Retenu hier au Louvre par cette peinture de Poussin, Camille livre le maître d’école de Faleries à ses écoliers. Il s’agit ici d’un épisode des interminables guerres entre romains et étrusques pour la possession des territoires entourant Rome. Tite-Live raconte qu’aux alentours de 400 avant J.C. le tribun consulaire Camille mène la guerre contre Faléries, cité étrusque au nord de Rome. Un maître d’école, ayant en charge les fils des principales familles de la ville assiégée, réussit à les entraîner sans qu’ils se méfient, à proximité des lignes romaines. Et traître à sa patrie les livre à l’ennemi. Voici comment Tite-Live présente la réponse du général romain qui après l’avoir enchaîné, le livrera aux enfants qu’il voulait lui offrir en otages, afin qu’ils le ramènent, sains et saufs, dans leur propre cité : “Tu ne trouveras ici, ni un peuple ni un général qui te ressemble, infâme qui viens avec un infâme présent. Nous ne tenons aux Falisques par aucun de ces liens qu’établissent les conventions des hommes ; mais ceux qu’impose la nature sont et seront toujours entre eux et nous. La guerre comme la paix a ses lois, et nous avons appris à les soutenir aussi bien par l’équité que par la vaillance. Nous avons des armes, mais ce n’est point contre cet âge qu’on épargne même dans les villes prises d’assaut ; c’est contre des hommes armés comme nous, et qui, sans être insultés ni provoqués par nous, ont attaqué à Véies le camp romain. Ceux-là, toi, autant qu’il a été en ton pouvoir, tu les as vaincus par un crime jusqu’ici inconnu ; et moi je les vaincrai comme j’ai vaincu Véies, par le courage, le travail et les armes, comme il convient à un Romain.”
On admirera la vertu de cet illustre romain.

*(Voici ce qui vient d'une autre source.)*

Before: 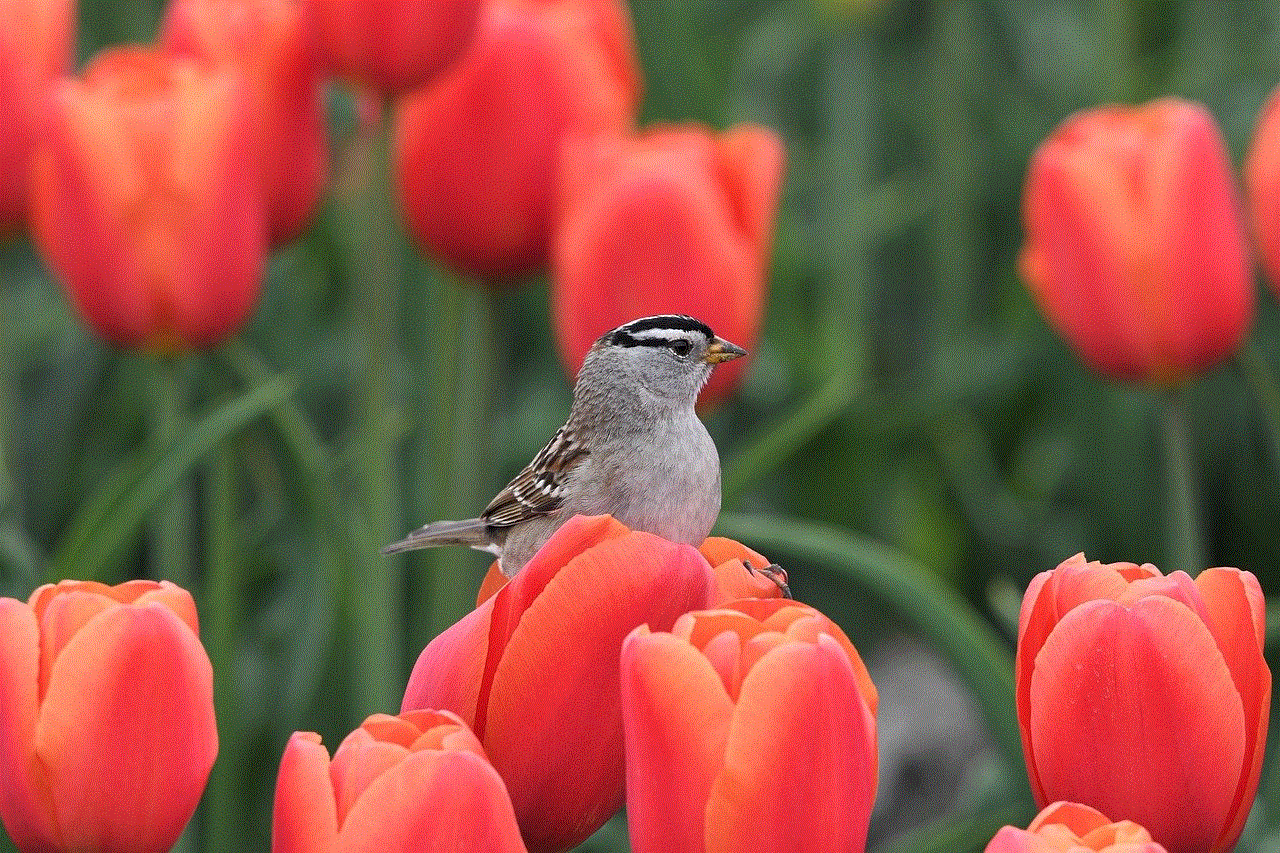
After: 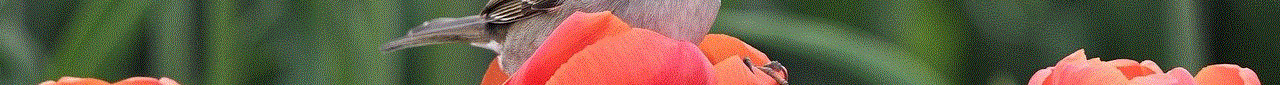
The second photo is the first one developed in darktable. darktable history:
crop and rotate: top 59.084%, bottom 30.916%
shadows and highlights: low approximation 0.01, soften with gaussian
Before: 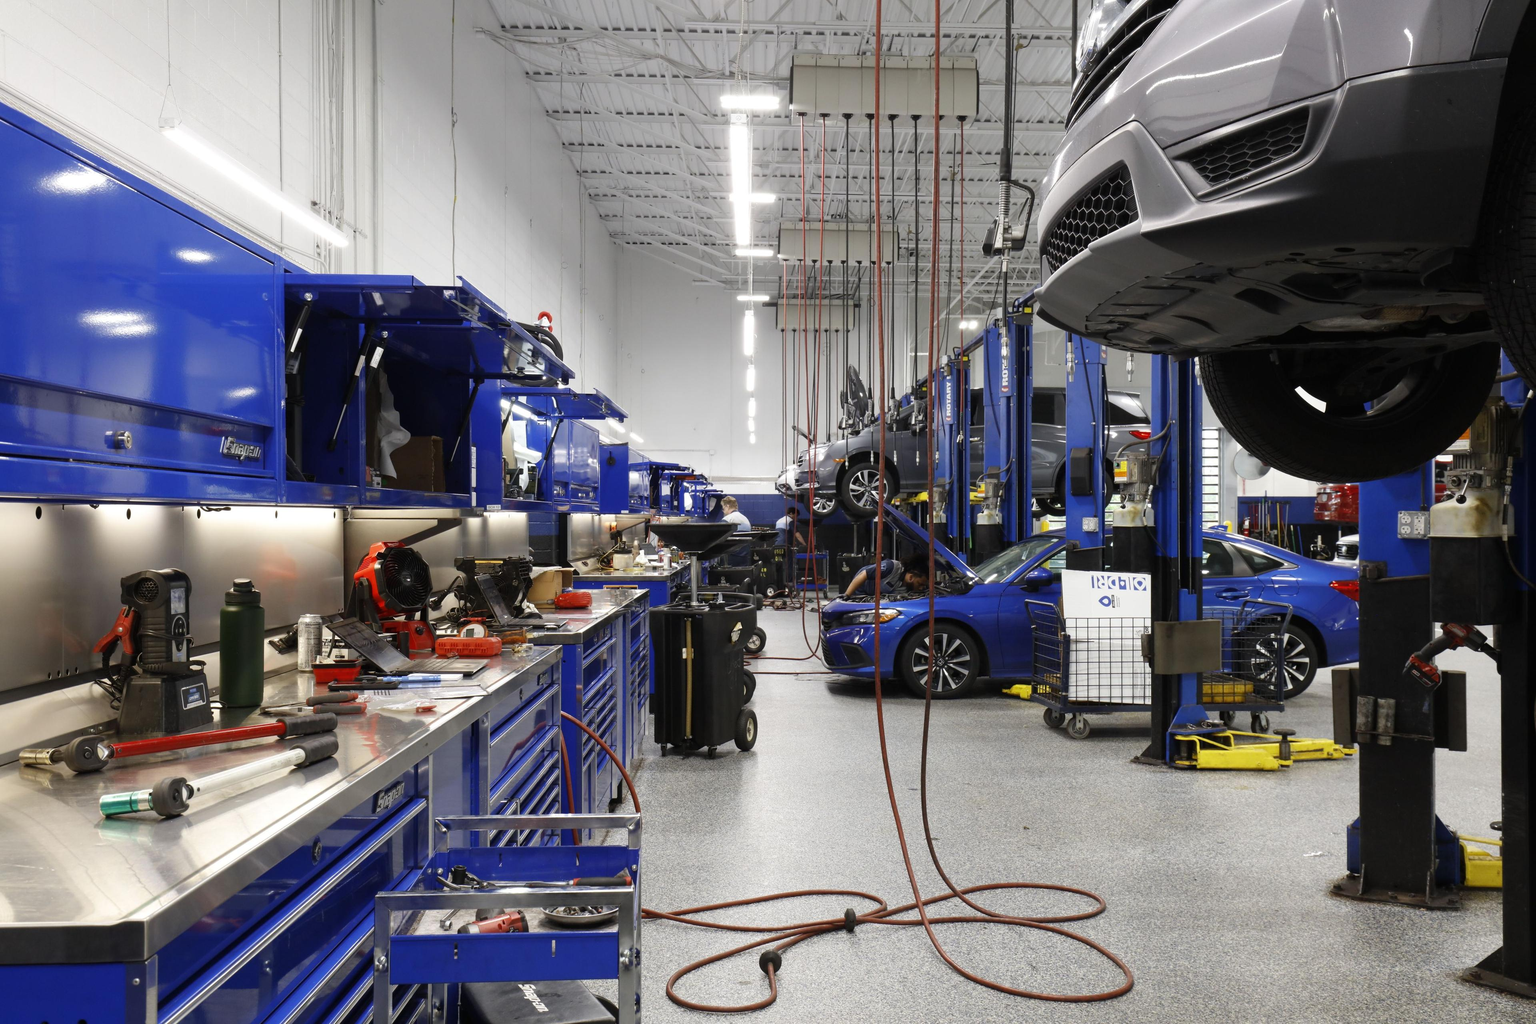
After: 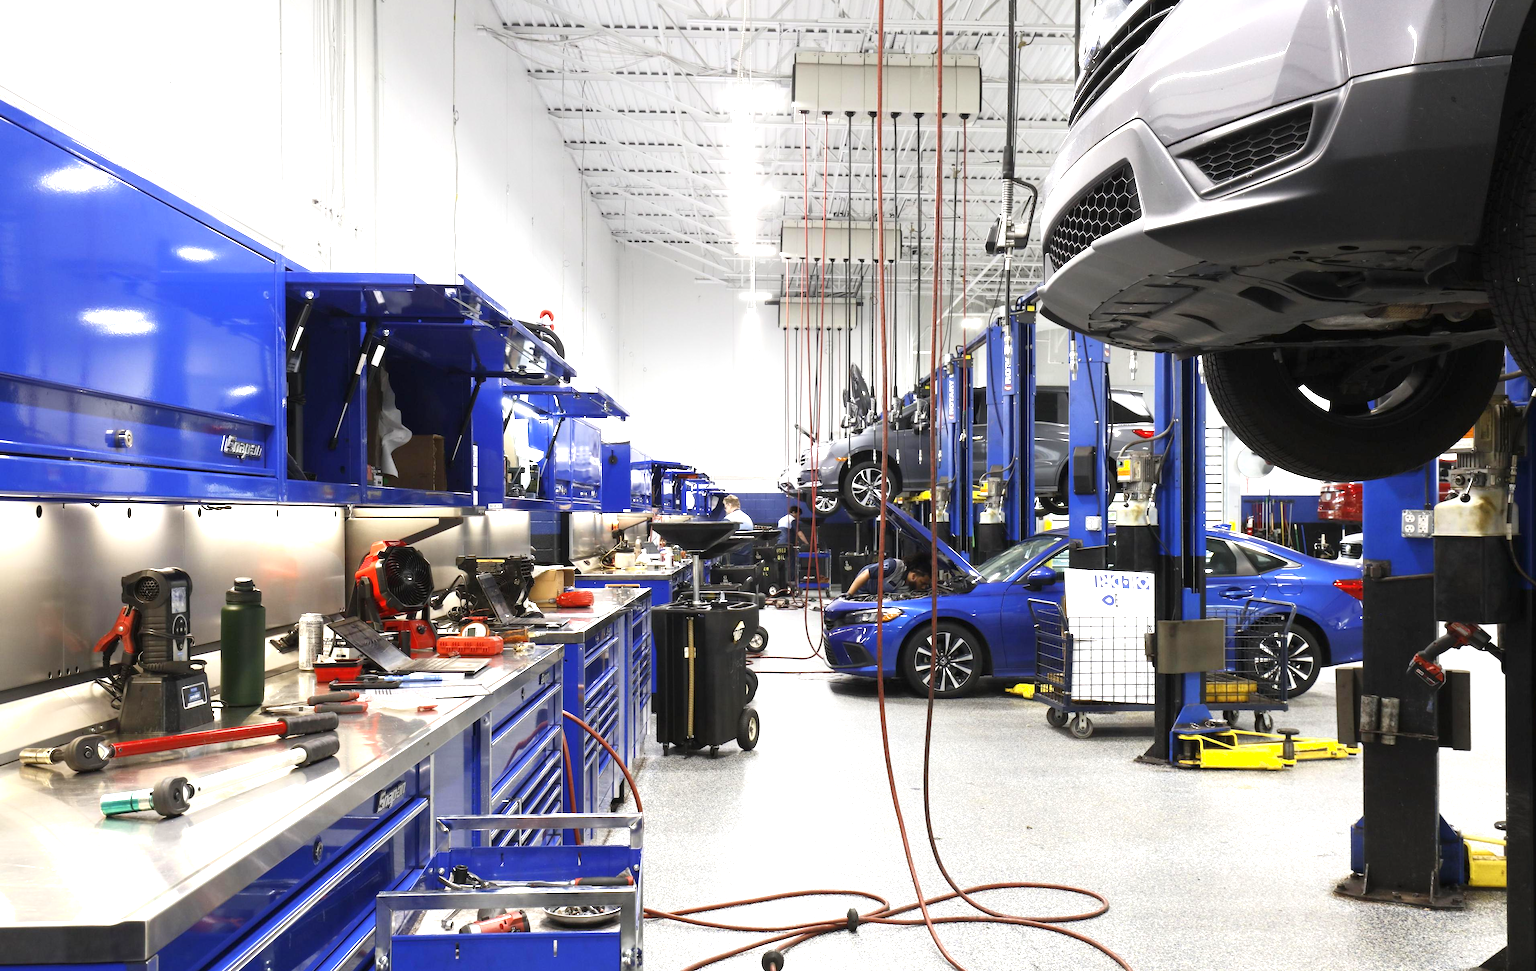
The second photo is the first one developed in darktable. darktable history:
crop: top 0.31%, right 0.26%, bottom 5.051%
shadows and highlights: shadows -0.652, highlights 38.14
exposure: exposure 1.001 EV, compensate exposure bias true, compensate highlight preservation false
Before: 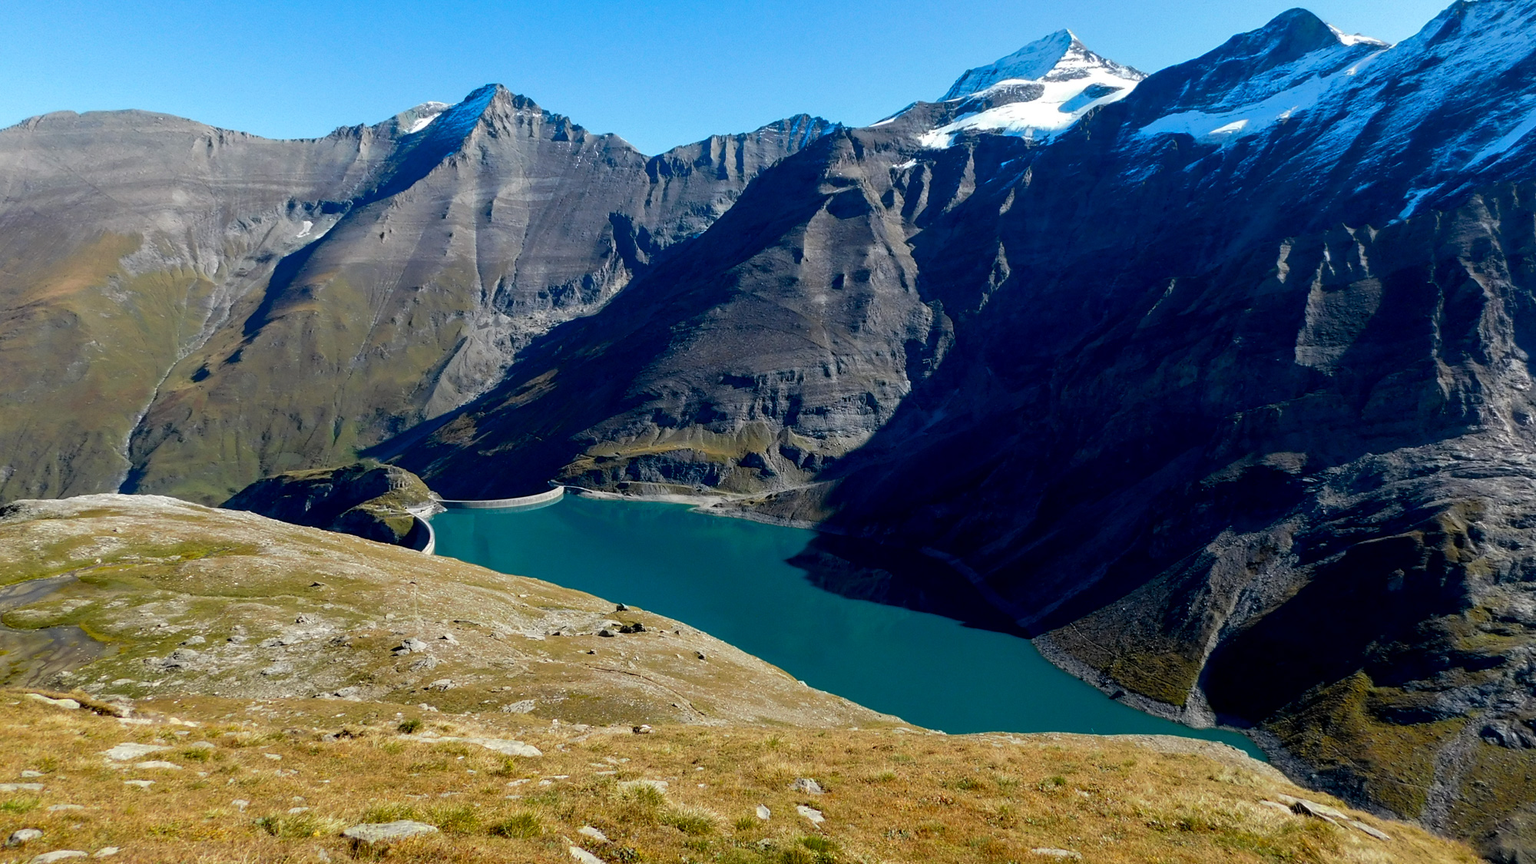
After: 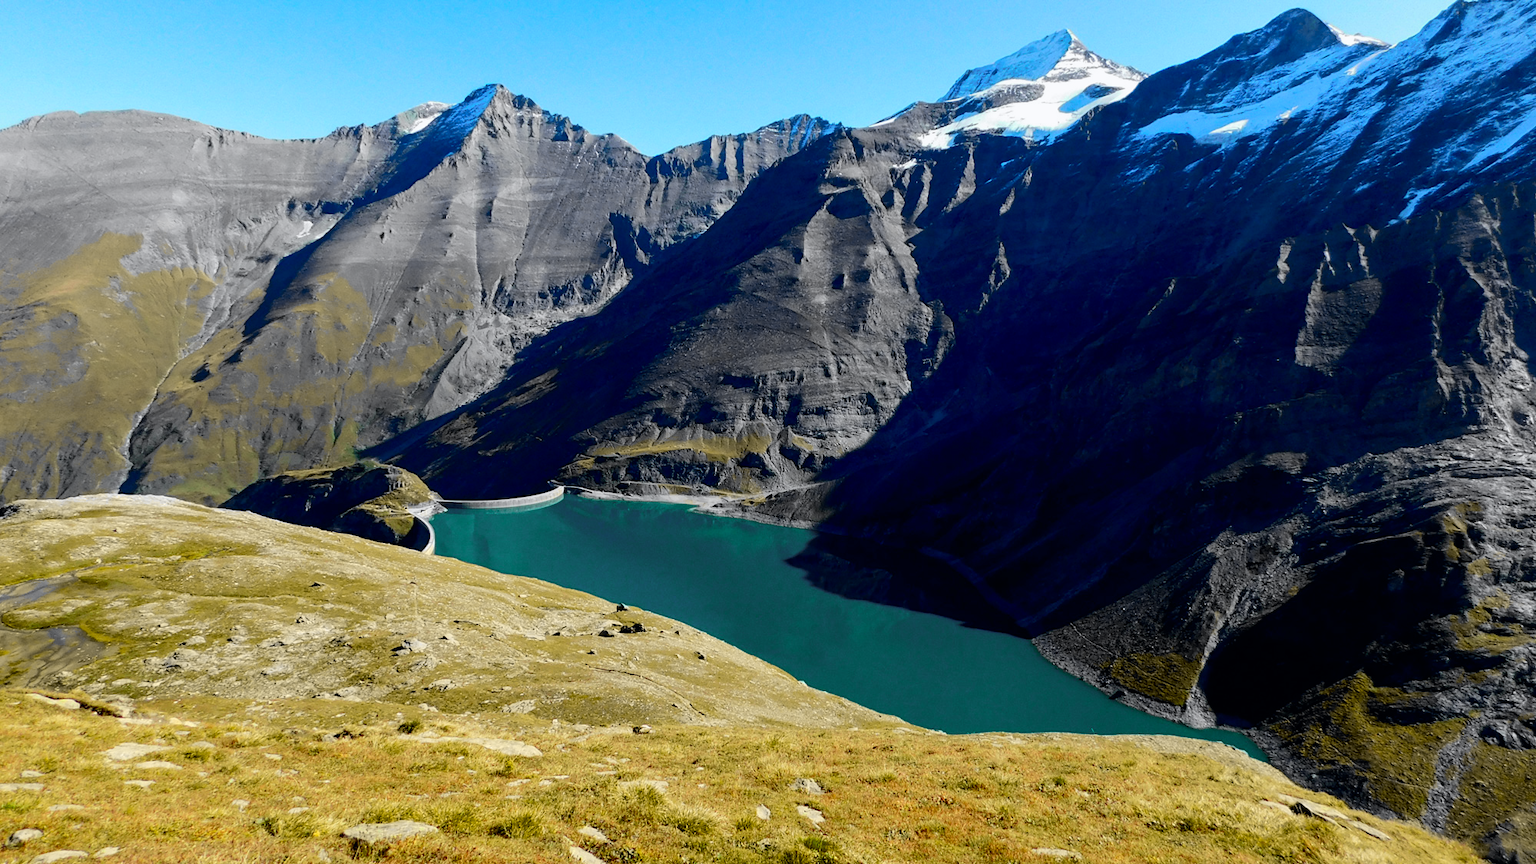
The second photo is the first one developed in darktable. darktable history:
tone curve: curves: ch0 [(0, 0) (0.071, 0.047) (0.266, 0.26) (0.483, 0.554) (0.753, 0.811) (1, 0.983)]; ch1 [(0, 0) (0.346, 0.307) (0.408, 0.387) (0.463, 0.465) (0.482, 0.493) (0.502, 0.5) (0.517, 0.502) (0.55, 0.548) (0.597, 0.61) (0.651, 0.698) (1, 1)]; ch2 [(0, 0) (0.346, 0.34) (0.434, 0.46) (0.485, 0.494) (0.5, 0.494) (0.517, 0.506) (0.526, 0.545) (0.583, 0.61) (0.625, 0.659) (1, 1)], color space Lab, independent channels, preserve colors none
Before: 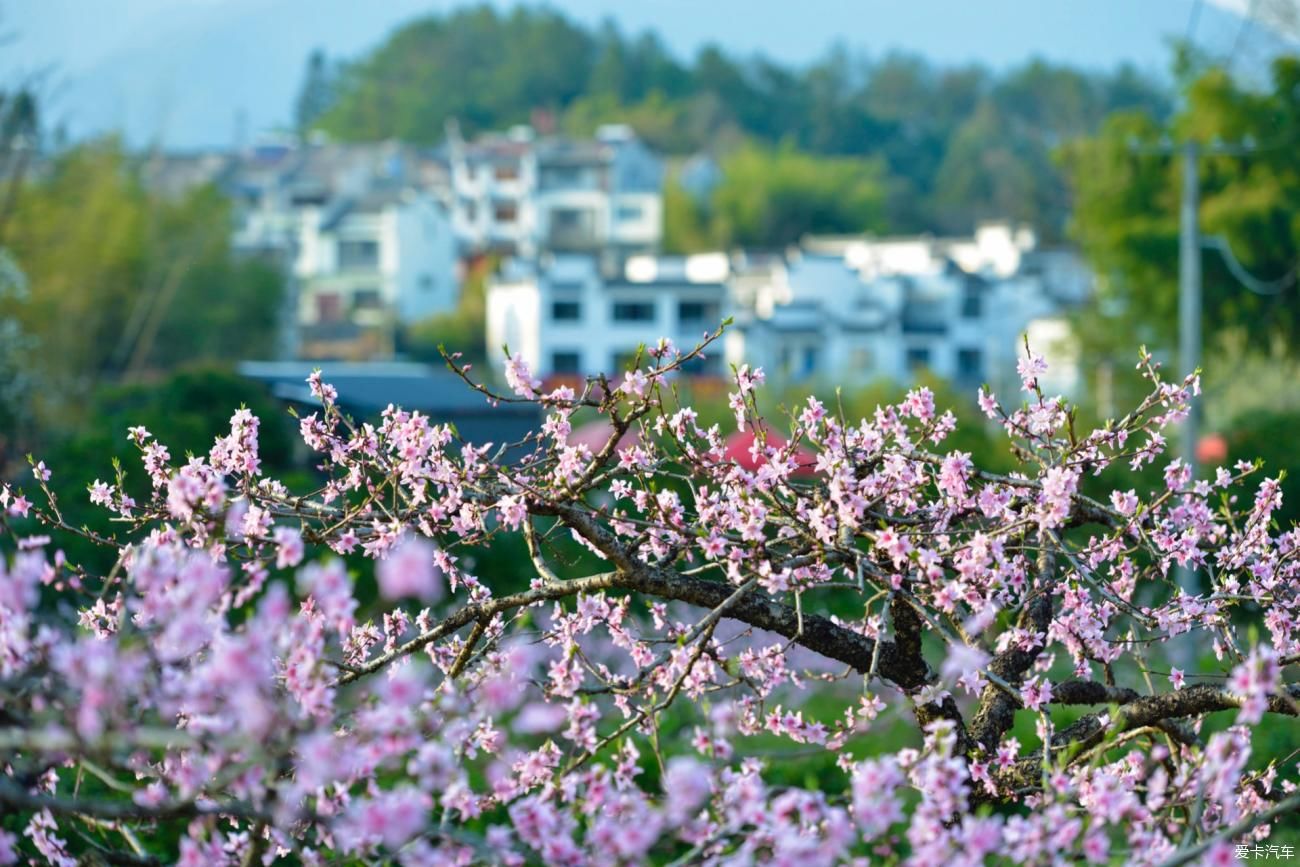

Dont la générosité et la grandeur d’âme feront davantage que la toute puissance des armes. Suite au geste du romain, « il s’opéra écrit en effet Tite-Live, un tel changement dans les esprits, que cette cité, (celle de Faléries, donc) qui naguère, emportée par la haine et la rage, aurait préféré presque la ruine de Véies à la paix de Capènes, appelait la paix d’une voix unanime. »
Bon. On se dit que les écrits de Tite-Live ne sont après tout que de la Littérature. Mais comme on aimerait que cette dernière soit parvenue, comme sans doute elle l’espère, à investir largement les consciences. De manière à rendre impossible, sinon à chacun des êtres humains qui se bat pour ses intérêts, un peu partout sur la terre, du moins à l’ensemble de leurs guides, élus ou responsables, des conduites qui les avilissent en même temps que les causes opposées qu’ils prétendent défendre.
Il se trouve malheureusement que nous en sommes loin.